• **PAGE EXCERPT**:
________________________________________

Consuming plant-based foods could alleviate post-traumatic stress disorder (PTSD) symptoms, according to a new study conducted by researchers from Brigham and Women’s Hospital and Harvard T.H. Chan School of Public Health.
PTSD, a debilitating mental health disorder characterized by intense fear and anxiety, is known to develop in individuals who have experienced traumatic events such as severe injury, the threat of death, or violence. It not only affects the individual but also has far-reaching impacts on families, healthcare systems, and society at large.
People with PTSD face an elevated risk of chronic diseases, including coronary heart disease, stroke, diabetes, autoimmune disorders, and even premature death.
Mental health and gut health
The research delves into the gut microbiome’s role in mental health, shedding light on how dietary choices may influence emotional well-being.
Specifically, the study explored the interplay between mental and physical health by investigating the gut-brain axis, offering a promising avenue to explore ways to mitigate the negative health consequences of PTSD.
“Through our study, we examined how factors, like diet, are associated with PTSD symptoms,” co-corresponding author Yang-Yu Liu, PhD, said in a statement. “While further research is needed, we are closer to being able to provide dietary recommendations for PTSD prevention or amelioration.”
To gather data, the research team worked with 191 participants from sub-studies of the Nurses’ Health Study-II, including the Mind-Body Study and the PTSD Substudy. The participants were divided into three groups: those with probable PTSD, those exposed to trauma but without PTSD, and those with no trauma exposure. Stool samples were collected twice, at the beginning of the study and six months later, to analyze microbial DNA and ensure the stability of the participants’ gut microbiomes over time.
In the course of their research, the team examined various factors, including age, body mass index (BMI), and dietary habits, and their associations with overall microbiome structure. Notably, they found that factors such as BMI, depression, and the use of antidepressants were linked to changes in the microbiome structure.
Plant-based foods alleviate PTSD symptoms
In addition to these findings, the researchers explored the connection between dietary habits and PTSD symptoms. Their investigation revealed that those who adhered to a Mediterranean diet experienced fewer PTSD symptoms.
Specifically, they discovered a positive association between the consumption of red and processed meats and PTSD symptoms, while the consumption of plant-based foods was inversely correlated with PTSD symptoms.
To further elucidate the connection between PTSD symptoms and the gut microbiome, the researchers employed a technique to help identify species that may play a protective role in PTSD. Eubacterium eligens emerged as a top candidate for a protective species against PTSD. Importantly, the inverse relationship between E. eligens abundance and PTSD symptoms was consistent across all four-time points.

________________________________________

• **SUPPLIED DATA**:
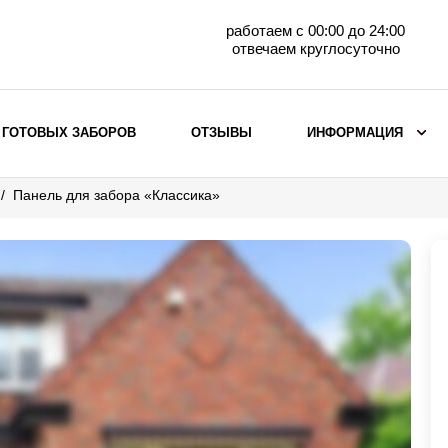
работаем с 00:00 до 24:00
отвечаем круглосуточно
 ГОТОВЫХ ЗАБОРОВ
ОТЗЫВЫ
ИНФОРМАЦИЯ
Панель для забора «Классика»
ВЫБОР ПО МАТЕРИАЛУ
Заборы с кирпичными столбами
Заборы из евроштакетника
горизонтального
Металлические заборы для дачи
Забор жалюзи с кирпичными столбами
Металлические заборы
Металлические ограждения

________________________________________

• **WHAT TO DO**: In the article on diet and PTSD, which bacterial species was the top candidate for a protective role against PTSD?

• **RESULT FOR THIS EXERCISE**: Eubacterium eligens